Supplied text |
The writing is well done; you can almost see the city of Manaus and its breathtaking greenery come alive in Patchett's evocative descriptions, but where it terribly misses out is in terms of a proper story. The characters are mostly flat and unexciting (not that I cared for them), and to say that the ending (spoiler: where the main character sleeps with the man she just rescued!) completely ruined the book would be an epic understatement. A bizarre story, one that will leave you in a state of wonder!
The Secret Place |
I have been a big time fan of Tana French ever since I read her In the Woods and her latest novel The Secret Place, while not as stunning as Broken Harbour, is sufficiently mind-bending and a first-rate psychological thriller. Building upon the events in Faithful Place, The Secret Place opens with sixteen year old Holly Mackey arriving at Detective Stephen Moran's office with a photograph of a boy Christopher Harper, who was found murdered the previous year at her boarding school campus, alongside a caption that reads I know who killed him. Ever more curiously, she had found the photo in the Secret Place, the school's noticeboard where the girls can pour their hearts out anonymously.

Collection entries
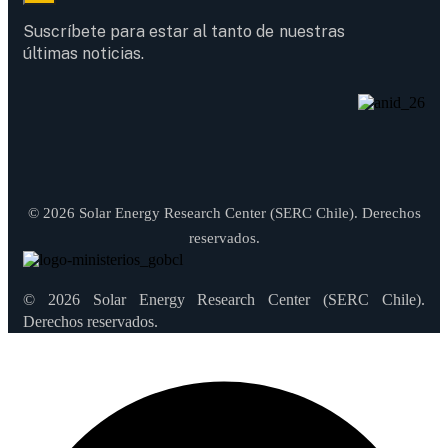
Suscríbete para estar al tanto de nuestras
últimas noticias.
© 2026 Solar Energy Research Center (SERC Chile). Derechos
reservados.
© 2026 Solar Energy Research Center (SERC Chile).
Derechos reservados.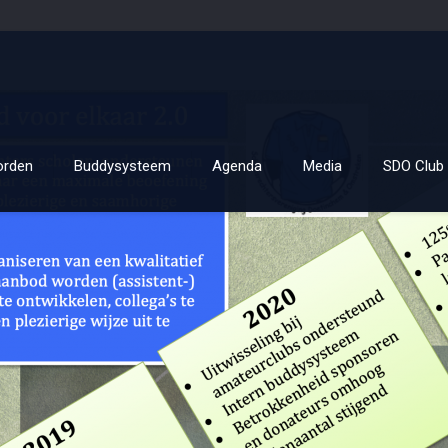
orden
Buddysysteem
Agenda
Media
SDO Club 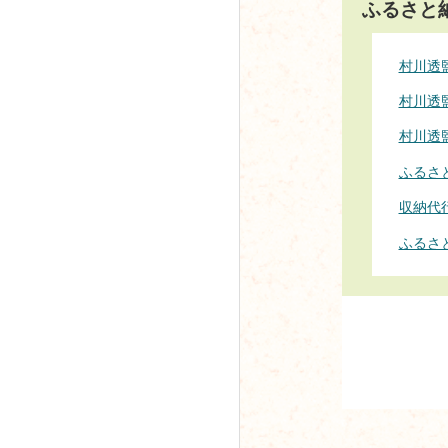
ふるさと
村川透監
村川透
村川透
ふるさ
収納代
ふるさ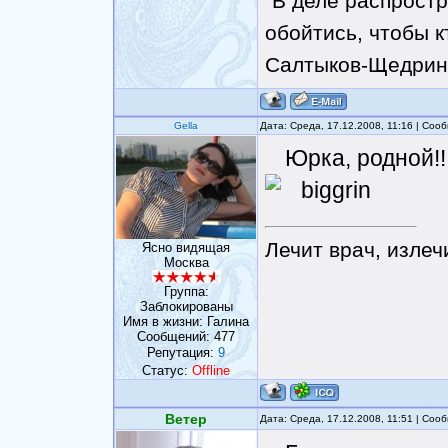
"В деле распрост
обойтись, чтобы к
Салтыков-Щедрин
Gella
Дата: Среда, 17.12.2008, 11:16 | Со
Юрка, родной!!!
Лечит врач, излеч
Ясно видящая
Москва
Группа:
Заблокированы
Имя в жизни: Галина
Сообщений:
477
Репутация:
9
Статус:
Offline
Ветер
Дата: Среда, 17.12.2008, 11:51 | Со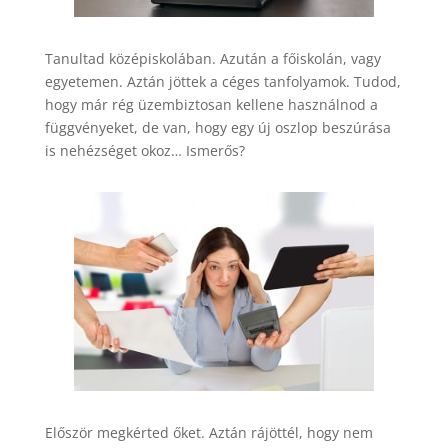
Tanultad középiskolában. Azután a főiskolán, vagy
egyetemen. Aztán jöttek a céges tanfolyamok. Tudod,
hogy már rég üzembiztosan kellene használnod a
függvényeket, de van, hogy egy új oszlop beszúrása
is nehézséget okoz… Ismerős?
Először megkérted őket. Aztán rájöttél, hogy nem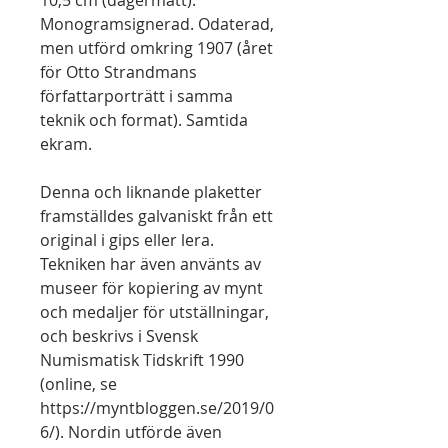
10,5 cm (dagermått).
Monogramsignerad. Odaterad,
men utförd omkring 1907 (året
för Otto Strandmans
författarporträtt i samma
teknik och format). Samtida
ekram.
Denna och liknande plaketter
framställdes galvaniskt från ett
original i gips eller lera.
Tekniken har även använts av
museer för kopiering av mynt
och medaljer för utställningar,
och beskrivs i Svensk
Numismatisk Tidskrift 1990
(online, se
https://myntbloggen.se/2019/0
6/). Nordin utförde även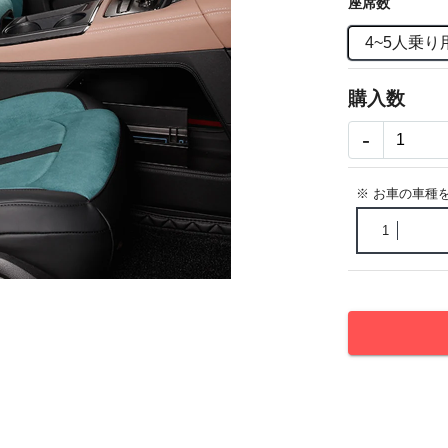
座席数
4~5人乗り
購入数
-
※ お車の車種
1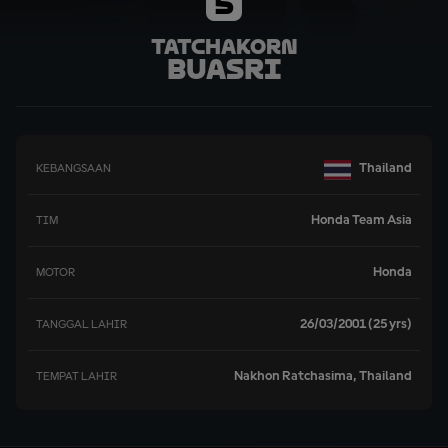
5
Tatchakorn
Buasri
Thailand
KEBANGSAAN
Honda Team Asia
TIM
Honda
MOTOR
26/03/2001 (25 yrs)
TANGGAL LAHIR
Nakhon Ratchasima, Thailand
TEMPAT LAHIR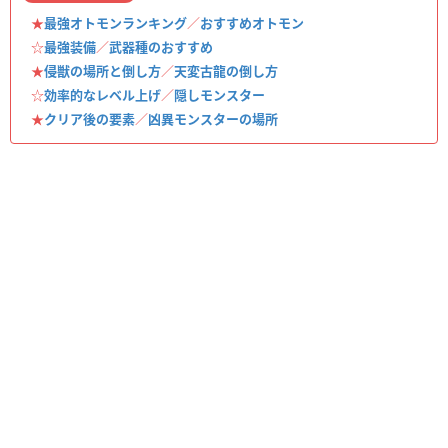
★
最強オトモンランキング
／
おすすめオトモン
☆
最強装備
／
武器種のおすすめ
★
侵獣の場所と倒し方
／
天変古龍の倒し方
☆
効率的なレベル上げ
／
隠しモンスター
★
クリア後の要素
／
凶異モンスターの場所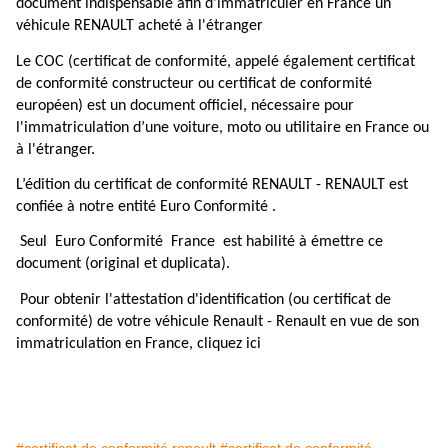
document indispensable afin d'immatriculer en France un
véhicule RENAULT acheté à l'étranger
Le COC (certificat de conformité, appelé également certificat
de conformité constructeur ou certificat de conformité
européen) est un document officiel, nécessaire pour
l'immatriculation d’une voiture, moto ou utilitaire en France ou
à l'étranger.
L’édition du certificat de conformité RENAULT - RENAULT est
confiée à notre entité Euro Conformité .
Seul Euro Conformité France est habilité à émettre ce
document (original et duplicata).
Pour obtenir l'attestation d'identification (ou certificat de
conformité) de votre véhicule Renault - Renault en vue de son
immatriculation en France, cliquez ici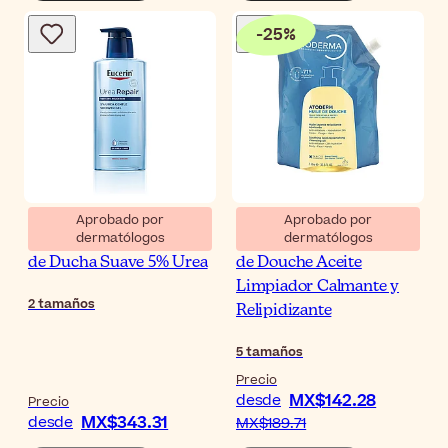
-
25
%
Aprobado por
Aprobado por
dermatólogos
dermatólogos
Eucerin UreaRepair Gel
Bioderma Atoderm Huile
de Ducha Suave 5% Urea
de Douche Aceite
Limpiador Calmante y
2
tamaños
Relipidizante
5
tamaños
Precio
MX$142.28
desde
Precio
MX$343.31
desde
MX$189.71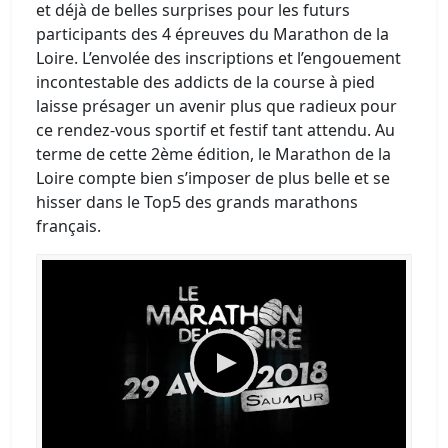
et déjà de belles surprises pour les futurs
participants des 4 épreuves du Marathon de la
Loire. L’envolée des inscriptions et l’engouement
incontestable des addicts de la course à pied
laisse présager un avenir plus que radieux pour
ce rendez-vous sportif et festif tant attendu. Au
terme de cette 2ème édition, le Marathon de la
Loire compte bien s’imposer de plus belle et se
hisser dans le Top5 des grands marathons
français.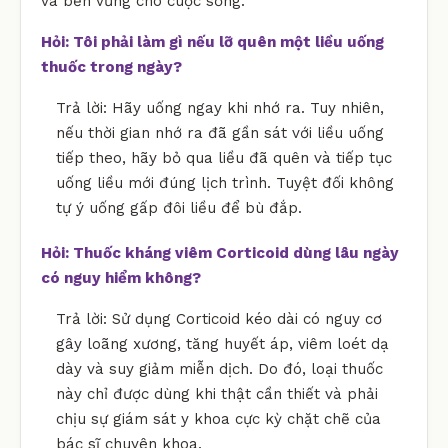
và bền vững cho cuộc sống.
Hỏi: Tôi phải làm gì nếu lỡ quên một liều uống
thuốc trong ngày?
Trả lời: Hãy uống ngay khi nhớ ra. Tuy nhiên,
nếu thời gian nhớ ra đã gần sát với liều uống
tiếp theo, hãy bỏ qua liều đã quên và tiếp tục
uống liều mới đúng lịch trình. Tuyệt đối không
tự ý uống gấp đôi liều để bù đắp.
Hỏi: Thuốc kháng viêm Corticoid dùng lâu ngày
có nguy hiểm không?
Trả lời: Sử dụng Corticoid kéo dài có nguy cơ
gây loãng xương, tăng huyết áp, viêm loét dạ
dày và suy giảm miễn dịch. Do đó, loại thuốc
này chỉ được dùng khi thật cần thiết và phải
chịu sự giám sát y khoa cực kỳ chặt chẽ của
bác sĩ chuyên khoa.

Work order |
Write out the portion of the book reviews between "The Secret Place |" and "hearts out anonymously.", inclusive. The records have no connection to the book reviews.

Solution to the problem |
The Secret Place |
I have been a big time fan of Tana French ever since I read her In the Woods and her latest novel The Secret Place, while not as stunning as Broken Harbour, is sufficiently mind-bending and a first-rate psychological thriller. Building upon the events in Faithful Place, The Secret Place opens with sixteen year old Holly Mackey arriving at Detective Stephen Moran's office with a photograph of a boy Christopher Harper, who was found murdered the previous year at her boarding school campus, alongside a caption that reads I know who killed him. Ever more curiously, she had found the photo in the Secret Place, the school's noticeboard where the girls can pour their hearts out anonymously.